* INSTRUCTIONS FOR THE TASK *
Without any pictures, copy the records below once more, exactly as they are.

* GIVEN RECORDS *
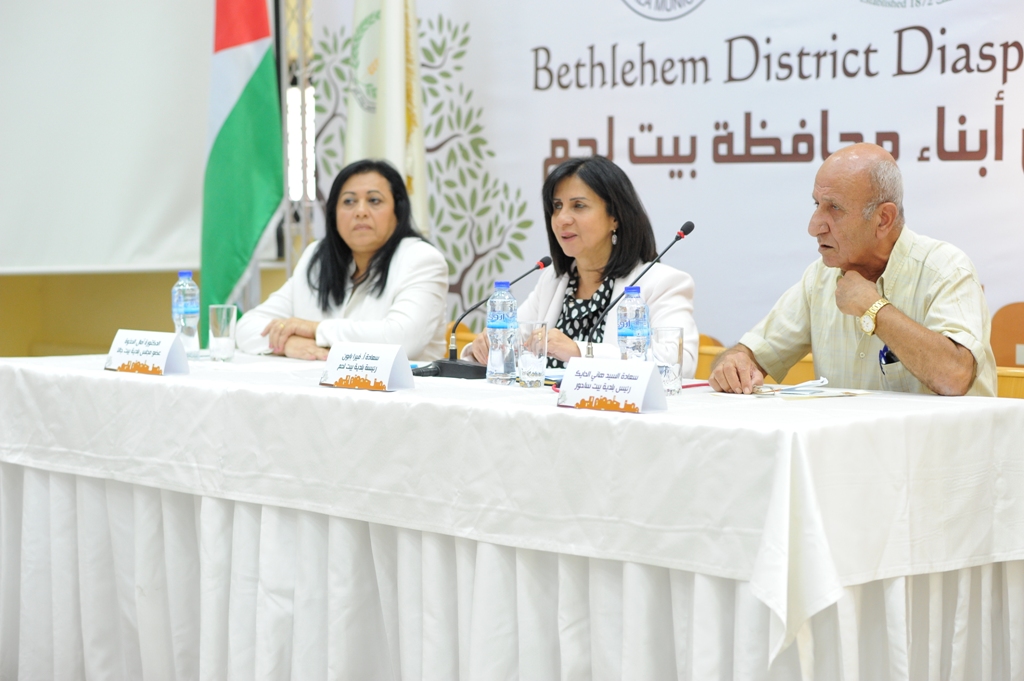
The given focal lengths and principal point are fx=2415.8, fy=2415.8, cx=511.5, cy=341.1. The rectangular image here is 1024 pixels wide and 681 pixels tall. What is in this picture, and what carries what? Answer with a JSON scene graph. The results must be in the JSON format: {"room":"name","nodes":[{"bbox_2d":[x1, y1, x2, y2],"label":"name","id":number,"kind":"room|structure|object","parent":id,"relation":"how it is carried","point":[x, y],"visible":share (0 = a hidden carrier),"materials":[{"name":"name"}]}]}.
{"room":"event hall","nodes":[
{"label":"event hall","id":0,"kind":"room"},
{"bbox_2d":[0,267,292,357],"label":"wall","id":1,"kind":"structure","parent":0,"point":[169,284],"materials":[{"name":"paint"}]},
{"bbox_2d":[0,0,212,274],"label":"projection screen","id":2,"kind":"object","parent":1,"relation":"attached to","point":[165,225],"visible":0.89,"materials":[{"name":"white fabric"}]},
{"bbox_2d":[241,155,449,360],"label":"woman","id":3,"kind":"object","parent":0,"point":[381,288],"visible":0.7},
{"bbox_2d":[460,153,698,375],"label":"woman","id":4,"kind":"object","parent":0,"point":[572,219],"visible":0.51},
{"label":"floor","id":5,"kind":"structure","parent":0,"visible":0},
{"bbox_2d":[279,0,317,272],"label":"metal truss","id":6,"kind":"object","parent":5,"relation":"on","point":[297,247],"visible":0.39,"materials":[{"name":"silver metal"}]},
{"bbox_2d":[201,0,284,338],"label":"flag","id":7,"kind":"object","parent":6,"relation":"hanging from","point":[249,108],"visible":0.84,"materials":[{"name":"multicoloured fabric"}]},
{"bbox_2d":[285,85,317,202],"label":"light fixture","id":8,"kind":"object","parent":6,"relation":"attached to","point":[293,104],"visible":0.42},
{"bbox_2d":[313,0,1023,349],"label":"banner","id":9,"kind":"object","parent":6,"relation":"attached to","point":[1022,42],"visible":0.72,"materials":[{"name":"white"}]},
{"bbox_2d":[345,0,427,235],"label":"flag","id":10,"kind":"object","parent":5,"relation":"on","point":[397,149],"visible":0.54,"materials":[{"name":"white fabric"}]},
{"bbox_2d":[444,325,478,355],"label":"chair","id":11,"kind":"object","parent":5,"relation":"on","point":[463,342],"visible":0.11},
{"bbox_2d":[1,350,1023,678],"label":"table","id":12,"kind":"object","parent":5,"relation":"on","point":[900,596],"visible":0.87,"materials":[{"name":"white fabric"}]},
{"bbox_2d":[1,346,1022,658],"label":"tablecloth","id":13,"kind":"object","parent":12,"relation":"on","point":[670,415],"visible":0.81,"materials":[{"name":"white fabric"}]},
{"bbox_2d":[104,329,188,375],"label":"name card","id":14,"kind":"object","parent":13,"relation":"on","point":[165,350],"visible":0.99,"materials":[{"name":"white paper"}]},
{"bbox_2d":[172,270,199,357],"label":"water bottle","id":15,"kind":"object","parent":13,"relation":"on","point":[189,310],"visible":0.94,"materials":[{"name":"clear plastic"}]},
{"bbox_2d":[208,303,236,360],"label":"drinking glass","id":16,"kind":"object","parent":13,"relation":"on","point":[227,330],"visible":0.99,"materials":[{"name":"clear glass"}]},
{"bbox_2d":[318,341,413,391],"label":"name card","id":17,"kind":"object","parent":13,"relation":"on","point":[389,364],"visible":0.98,"materials":[{"name":"white paper"}]},
{"bbox_2d":[411,257,553,379],"label":"microphone","id":18,"kind":"object","parent":13,"relation":"on","point":[544,265],"visible":0.96,"materials":[{"name":"black"}]},
{"bbox_2d":[486,281,517,385],"label":"water bottle","id":19,"kind":"object","parent":13,"relation":"on","point":[493,322],"visible":0.99,"materials":[{"name":"clear plastic"}]},
{"bbox_2d":[515,320,547,386],"label":"drinking glass","id":20,"kind":"object","parent":13,"relation":"on","point":[536,336],"visible":0.99,"materials":[{"name":"clear glass"}]},
{"bbox_2d":[556,356,665,413],"label":"name card","id":21,"kind":"object","parent":13,"relation":"on","point":[578,378],"visible":0.99,"materials":[{"name":"white paper"}]},
{"bbox_2d":[616,285,650,362],"label":"water bottle","id":22,"kind":"object","parent":13,"relation":"on","point":[628,330],"visible":0.75,"materials":[{"name":"clear plastic"}]},
{"bbox_2d":[576,219,699,358],"label":"microphone","id":23,"kind":"object","parent":13,"relation":"on","point":[688,231],"visible":0.84,"materials":[{"name":"black metal"}]},
{"bbox_2d":[652,324,684,394],"label":"drinking glass","id":24,"kind":"object","parent":13,"relation":"on","point":[676,330],"visible":0.92,"materials":[{"name":"clear glass"}]},
{"bbox_2d":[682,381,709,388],"label":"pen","id":25,"kind":"object","parent":13,"relation":"on","point":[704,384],"visible":0.51,"materials":[{"name":"red plastic"}]},
{"bbox_2d":[751,377,871,398],"label":"paper","id":26,"kind":"object","parent":13,"relation":"on","point":[816,390],"visible":0.9,"materials":[{"name":"white paper"}]},
{"bbox_2d":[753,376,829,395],"label":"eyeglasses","id":27,"kind":"object","parent":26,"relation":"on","point":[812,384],"visible":0.96,"materials":[{"name":"plastic"}]},
{"bbox_2d":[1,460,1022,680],"label":"table skirt","id":28,"kind":"object","parent":12,"relation":"attached to","point":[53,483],"visible":0.64,"materials":[{"name":"white fabric"}]},
{"bbox_2d":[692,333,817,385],"label":"wooden chair","id":29,"kind":"object","parent":5,"relation":"on","point":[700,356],"visible":0.1,"materials":[{"name":"brown wood"}]},
{"bbox_2d":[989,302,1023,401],"label":"chair","id":30,"kind":"object","parent":5,"relation":"on","point":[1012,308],"visible":0.24,"materials":[{"name":"brown wood"}]},
{"bbox_2d":[707,140,998,400],"label":"man","id":31,"kind":"object","parent":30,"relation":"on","point":[900,350],"visible":0.83},
{"bbox_2d":[878,344,895,368],"label":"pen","id":32,"kind":"object","parent":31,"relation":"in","point":[882,356],"visible":0.4,"materials":[{"name":"blue plastic"}]}
]}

* RESULT FOR THIS TASK *
The given focal lengths and principal point are fx=2415.8, fy=2415.8, cx=511.5, cy=341.1. The rectangular image here is 1024 pixels wide and 681 pixels tall. What is in this picture, and what carries what? Answer with a JSON scene graph. The results must be in the JSON format: {"room":"name","nodes":[{"bbox_2d":[x1, y1, x2, y2],"label":"name","id":number,"kind":"room|structure|object","parent":id,"relation":"how it is carried","point":[x, y],"visible":share (0 = a hidden carrier),"materials":[{"name":"name"}]}]}.
{"room":"event hall","nodes":[
{"label":"event hall","id":0,"kind":"room"},
{"bbox_2d":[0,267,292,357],"label":"wall","id":1,"kind":"structure","parent":0,"point":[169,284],"materials":[{"name":"paint"}]},
{"bbox_2d":[0,0,212,274],"label":"projection screen","id":2,"kind":"object","parent":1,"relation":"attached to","point":[165,225],"visible":0.89,"materials":[{"name":"white fabric"}]},
{"bbox_2d":[241,155,449,360],"label":"woman","id":3,"kind":"object","parent":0,"point":[381,288],"visible":0.7},
{"bbox_2d":[460,153,698,375],"label":"woman","id":4,"kind":"object","parent":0,"point":[572,219],"visible":0.51},
{"label":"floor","id":5,"kind":"structure","parent":0,"visible":0},
{"bbox_2d":[279,0,317,272],"label":"metal truss","id":6,"kind":"object","parent":5,"relation":"on","point":[297,247],"visible":0.39,"materials":[{"name":"silver metal"}]},
{"bbox_2d":[201,0,284,338],"label":"flag","id":7,"kind":"object","parent":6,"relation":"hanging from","point":[249,108],"visible":0.84,"materials":[{"name":"multicoloured fabric"}]},
{"bbox_2d":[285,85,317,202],"label":"light fixture","id":8,"kind":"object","parent":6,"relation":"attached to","point":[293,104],"visible":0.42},
{"bbox_2d":[313,0,1023,349],"label":"banner","id":9,"kind":"object","parent":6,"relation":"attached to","point":[1022,42],"visible":0.72,"materials":[{"name":"white"}]},
{"bbox_2d":[345,0,427,235],"label":"flag","id":10,"kind":"object","parent":5,"relation":"on","point":[397,149],"visible":0.54,"materials":[{"name":"white fabric"}]},
{"bbox_2d":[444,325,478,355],"label":"chair","id":11,"kind":"object","parent":5,"relation":"on","point":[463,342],"visible":0.11},
{"bbox_2d":[1,350,1023,678],"label":"table","id":12,"kind":"object","parent":5,"relation":"on","point":[900,596],"visible":0.87,"materials":[{"name":"white fabric"}]},
{"bbox_2d":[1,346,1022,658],"label":"tablecloth","id":13,"kind":"object","parent":12,"relation":"on","point":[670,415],"visible":0.81,"materials":[{"name":"white fabric"}]},
{"bbox_2d":[104,329,188,375],"label":"name card","id":14,"kind":"object","parent":13,"relation":"on","point":[165,350],"visible":0.99,"materials":[{"name":"white paper"}]},
{"bbox_2d":[172,270,199,357],"label":"water bottle","id":15,"kind":"object","parent":13,"relation":"on","point":[189,310],"visible":0.94,"materials":[{"name":"clear plastic"}]},
{"bbox_2d":[208,303,236,360],"label":"drinking glass","id":16,"kind":"object","parent":13,"relation":"on","point":[227,330],"visible":0.99,"materials":[{"name":"clear glass"}]},
{"bbox_2d":[318,341,413,391],"label":"name card","id":17,"kind":"object","parent":13,"relation":"on","point":[389,364],"visible":0.98,"materials":[{"name":"white paper"}]},
{"bbox_2d":[411,257,553,379],"label":"microphone","id":18,"kind":"object","parent":13,"relation":"on","point":[544,265],"visible":0.96,"materials":[{"name":"black"}]},
{"bbox_2d":[486,281,517,385],"label":"water bottle","id":19,"kind":"object","parent":13,"relation":"on","point":[493,322],"visible":0.99,"materials":[{"name":"clear plastic"}]},
{"bbox_2d":[515,320,547,386],"label":"drinking glass","id":20,"kind":"object","parent":13,"relation":"on","point":[536,336],"visible":0.99,"materials":[{"name":"clear glass"}]},
{"bbox_2d":[556,356,665,413],"label":"name card","id":21,"kind":"object","parent":13,"relation":"on","point":[578,378],"visible":0.99,"materials":[{"name":"white paper"}]},
{"bbox_2d":[616,285,650,362],"label":"water bottle","id":22,"kind":"object","parent":13,"relation":"on","point":[628,330],"visible":0.75,"materials":[{"name":"clear plastic"}]},
{"bbox_2d":[576,219,699,358],"label":"microphone","id":23,"kind":"object","parent":13,"relation":"on","point":[688,231],"visible":0.84,"materials":[{"name":"black metal"}]},
{"bbox_2d":[652,324,684,394],"label":"drinking glass","id":24,"kind":"object","parent":13,"relation":"on","point":[676,330],"visible":0.92,"materials":[{"name":"clear glass"}]},
{"bbox_2d":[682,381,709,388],"label":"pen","id":25,"kind":"object","parent":13,"relation":"on","point":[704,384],"visible":0.51,"materials":[{"name":"red plastic"}]},
{"bbox_2d":[751,377,871,398],"label":"paper","id":26,"kind":"object","parent":13,"relation":"on","point":[816,390],"visible":0.9,"materials":[{"name":"white paper"}]},
{"bbox_2d":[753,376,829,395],"label":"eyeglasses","id":27,"kind":"object","parent":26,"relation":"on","point":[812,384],"visible":0.96,"materials":[{"name":"plastic"}]},
{"bbox_2d":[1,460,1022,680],"label":"table skirt","id":28,"kind":"object","parent":12,"relation":"attached to","point":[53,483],"visible":0.64,"materials":[{"name":"white fabric"}]},
{"bbox_2d":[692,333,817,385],"label":"wooden chair","id":29,"kind":"object","parent":5,"relation":"on","point":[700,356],"visible":0.1,"materials":[{"name":"brown wood"}]},
{"bbox_2d":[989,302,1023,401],"label":"chair","id":30,"kind":"object","parent":5,"relation":"on","point":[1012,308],"visible":0.24,"materials":[{"name":"brown wood"}]},
{"bbox_2d":[707,140,998,400],"label":"man","id":31,"kind":"object","parent":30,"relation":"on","point":[900,350],"visible":0.83},
{"bbox_2d":[878,344,895,368],"label":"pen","id":32,"kind":"object","parent":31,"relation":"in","point":[882,356],"visible":0.4,"materials":[{"name":"blue plastic"}]}
]}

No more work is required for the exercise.